If you absolutely love Iona most, just do it.  As an adult the prospect of being Iona Greenhouse or Iona Bank is much less daunting than as a child.  

As for your other names I vote Coralie (maybe Coralie Iola? or Coralie Charlotte?) or Lydia Rosalie or June Rosalie.  

  Please make this complete stranger happy and use Rosalie!

Good luck and congratulations!  Babies are wonderful.

June 12, 2016 2:51 PM

Iola is possibly related to the Greek word for "violet", so if it's pronounced how I think it is (/eye-OH-lah/), then Viola seems like a good way to both disambiguate and update it.

Another idea which more clearly incorporates both Iola and Anne is Yolanda or Iolanthe.

But on the topic of disambiguation: I have the same name as my mother and grandmother, and it was never a problem growing up. The family used "big" and "little" as needed, but that was (and is) totally standard for our culture. (We all still call mom's 70-year-old cousin "Little Johnny", even though he's over 6 feet tall and his father died thirty years ago.) Later when I was living at home after college, it sometimes got a bit annoying, but that would be highly unlikely to be a problem between grandmother and granddaughter.

On the topic of Charlotte's popularity: don't eliminate a name based on numbers. Baby naming in the U.S. has gotten so diversified that the statistics utterly fail as a predictor of a name's usage in your specific environment.
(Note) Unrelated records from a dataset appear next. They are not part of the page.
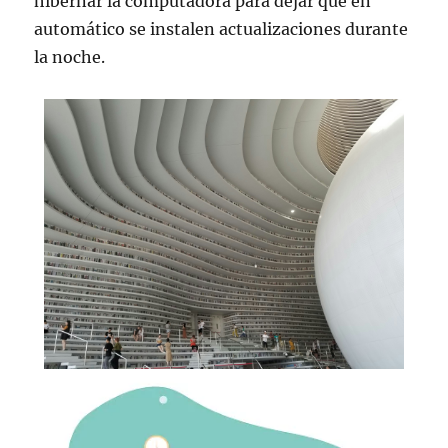
hibernar la computadora para dejar que en
automático se instalen actualizaciones durante
la noche.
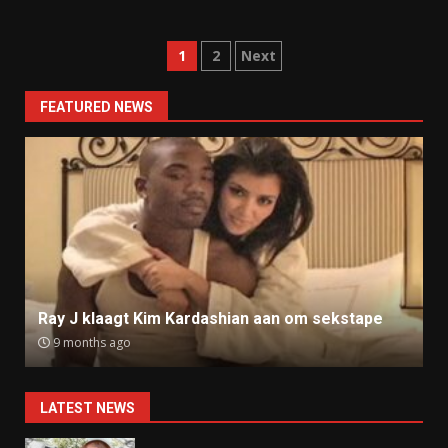
Posts
1
2
Next
navigation
FEATURED NEWS
Ray J klaagt Kim Kardashian aan om sekstape
9 months ago
LATEST NEWS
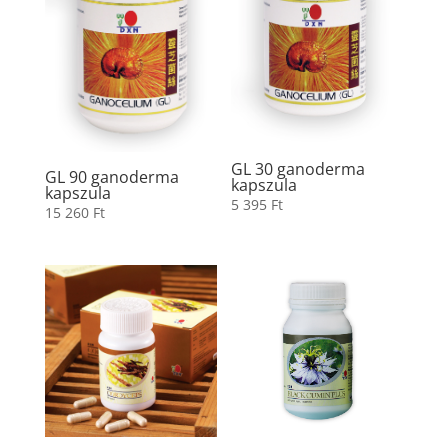
GL 30 ganoderma
GL 90 ganoderma
kapszula
kapszula
5 395
Ft
15 260
Ft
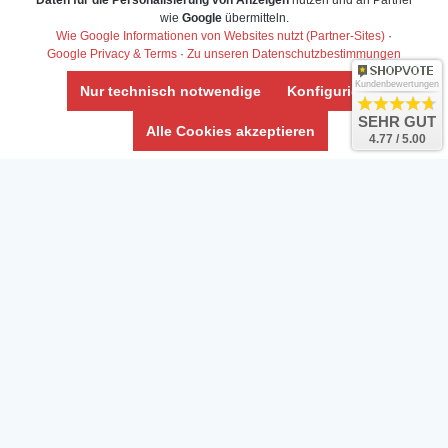
Daten für die Personalisierung von Anzeigen
nutzen und an Partner
Daten­schutz­erklärung
wie
Google
übermitteln.
Widerrufs­recht /Widerrufs­formular
Wie Google Informationen von Websites nutzt (Partner-Sites)
·
Google Privacy & Terms
·
Zu unseren Datenschutzbestimmungen
AGB & Info
Impressum
Kundenbewertungen
Nur technisch notwendige
Konfigurieren
Umwelt und Entsorgung
SEHR GUT
Alle Cookies akzeptieren
4.77 / 5.00
Vertrag widerrufen
* Alle Preise inkl. ges. MwSt. zzgl.
Versandkosten
Zierfische, Garnelen, Krebse, Wasserschnecken (Wirbellose),
Aquarienpflanzen & Aquarium-Zubehör preiswert online kaufen.
© Copyright 2024 Interaquaristik.de Shop, Aquarium und
Gartenteich Shop. Alle Rechte vorbehalten.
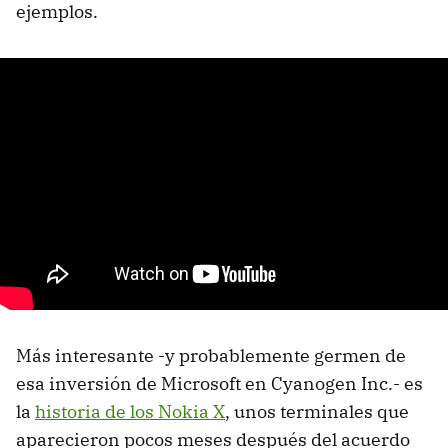
ejemplos.
Más interesante -y probablemente germen de
esa inversión de Microsoft en Cyanogen Inc.- es
la
historia de los Nokia X
, unos terminales que
aparecieron pocos meses después del acuerdo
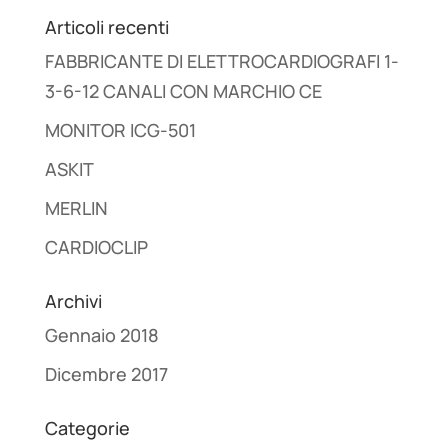
Articoli recenti
FABBRICANTE DI ELETTROCARDIOGRAFI 1-
3-6-12 CANALI CON MARCHIO CE
MONITOR ICG-501
ASKIT
MERLIN
CARDIOCLIP
Archivi
Gennaio 2018
Dicembre 2017
Categorie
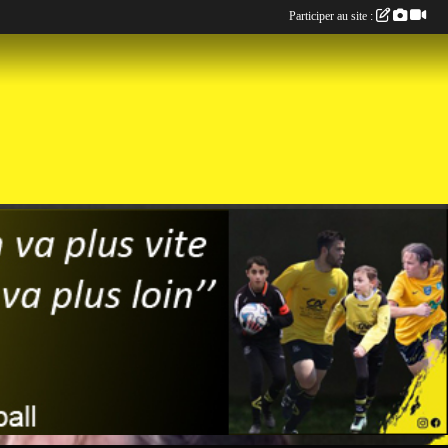
Participer au site :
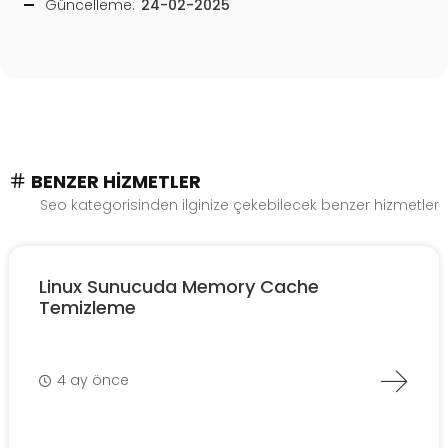
Güncelleme:
24-02-2025
BENZER HIZMETLER
Seo kategorisinden ilginize çekebilecek benzer hizmetler
Linux Sunucuda Memory Cache
Temizleme
4 ay önce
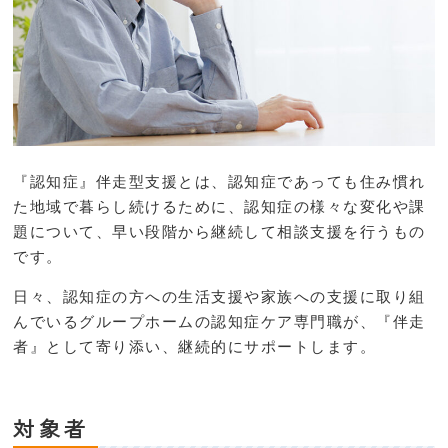
『認知症』伴走型支援とは、認知症であっても住み慣れ
た地域で暮らし続けるために、認知症の様々な変化や課
題について、早い段階から継続して相談支援を行うもの
です。
日々、認知症の方への生活支援や家族への支援に取り組
んでいるグループホームの認知症ケア専門職が、『伴走
者』として寄り添い、継続的にサポートします。
対象者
Local and random factors far outweigh the national averages. Some anecdotal evidence:

-- The repeated names at the local elementary school last year included Sophia (ranked 9th in 2006), Jacob (1st), and Dante (291st).

-- At the preschool, out of fewer than 50 pre-kindergarteners, the sole repeat was Juliana (147th in 2011)/Julianna (176th in 2010).
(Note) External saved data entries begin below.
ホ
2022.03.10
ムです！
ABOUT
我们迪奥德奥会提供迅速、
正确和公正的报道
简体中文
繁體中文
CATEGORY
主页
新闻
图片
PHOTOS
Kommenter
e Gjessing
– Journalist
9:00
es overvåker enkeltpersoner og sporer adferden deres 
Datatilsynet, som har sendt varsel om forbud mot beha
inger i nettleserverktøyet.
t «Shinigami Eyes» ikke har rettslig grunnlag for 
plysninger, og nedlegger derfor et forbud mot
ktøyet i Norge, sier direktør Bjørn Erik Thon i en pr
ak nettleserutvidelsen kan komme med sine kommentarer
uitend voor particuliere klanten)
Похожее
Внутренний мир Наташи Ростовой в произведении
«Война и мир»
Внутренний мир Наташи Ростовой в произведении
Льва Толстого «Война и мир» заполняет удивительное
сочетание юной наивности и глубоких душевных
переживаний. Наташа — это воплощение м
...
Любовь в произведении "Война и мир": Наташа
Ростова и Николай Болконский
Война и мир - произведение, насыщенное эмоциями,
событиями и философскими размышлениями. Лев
-- I know exactly one Charlotte (over 500 babies/million throughout the past 15 years), but two Eleanors (reached 500/million about five years ago) and three Loreleis (all spellings still below 250/million).

June 14, 2016 12:57 PM

Wow.  Thanks for the thoughtful comments.  One note, it's "Iola" with an "I".  That's something someone else pointed out to me--that Iola will look like Lola in some fonts and people might go with that.  
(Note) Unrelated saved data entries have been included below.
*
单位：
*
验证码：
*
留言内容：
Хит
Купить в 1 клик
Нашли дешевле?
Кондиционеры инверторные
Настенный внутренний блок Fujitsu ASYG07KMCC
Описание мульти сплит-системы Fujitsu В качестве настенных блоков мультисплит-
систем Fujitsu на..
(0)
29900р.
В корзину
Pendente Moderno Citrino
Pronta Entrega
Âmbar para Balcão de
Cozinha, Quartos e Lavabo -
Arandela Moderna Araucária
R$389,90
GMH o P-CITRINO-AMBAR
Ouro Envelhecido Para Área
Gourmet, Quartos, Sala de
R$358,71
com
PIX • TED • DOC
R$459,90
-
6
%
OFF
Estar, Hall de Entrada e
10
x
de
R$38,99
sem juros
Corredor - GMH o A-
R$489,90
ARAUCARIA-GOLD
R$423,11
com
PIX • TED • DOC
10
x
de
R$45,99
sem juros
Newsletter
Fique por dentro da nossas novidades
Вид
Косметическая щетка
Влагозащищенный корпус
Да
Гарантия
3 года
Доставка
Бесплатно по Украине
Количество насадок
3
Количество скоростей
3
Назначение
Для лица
Rosalie is a certainty on the middle name.  I've only seen positive responses on that.  We like that there's also a tradition enough with family going by middle names so if she decides she hates Iola or Iona, there's great options with Rosalie, Rose, Rosie, Rosa, etc.

By Dr.M
June 27, 2016 1:56 PM

For what it is worth I think Iola is a beautiful name, as are your other ideas. we had a Viola in the family but husband nixed that for our soon to be daughter. i love three syllable names and he loves short names. I wonder how he would feel about Iola.

June 29, 2016 1:54 AM

I agree with the other posters that Charlotte isn't so popular that it should turn you off to the name if it's the one you want.  This isn't like when I was in gradeschool and the girls were all Jenny - popular names are, well, less popular than they used to be and she won't have too much overlap.  Also, there are a number of lovely nicknames that can be derived if you want something more unique: Char, Charley, Harley, Lottie etc.  On the variant front, I love and adore Charmaine (which evokes Ann as well, you said that was a family name too?)  The one Charmaine I know well sometimes went by Charms which is super-fun especially for a little girl.

Iola is perfectly fine as well, if that's where your heart is taking you.  And my grandmother was Viola so of course I'm a fan!





July 1, 2016 10:11 AM

What if you keep Iola and use Coralie as the middle name? The -lie ending still honors Rosalie, but you throw in some of your personal style to make her name more unique. I personally would say that Iona is too risky, in case she marries into a noun last name. Good luck!!

July 5, 2016 6:38 PM

Ahh!! I love the name Iola!! You are the first I've seen to consider it though. I think Iola Rosalie is a gorgeous name. I've definitely considered using Iola, and I like the fact that it isn't common. 

July 5, 2016 8:47 PM

I would be so excited to meet an Iola, especially with the middle name Rosalie.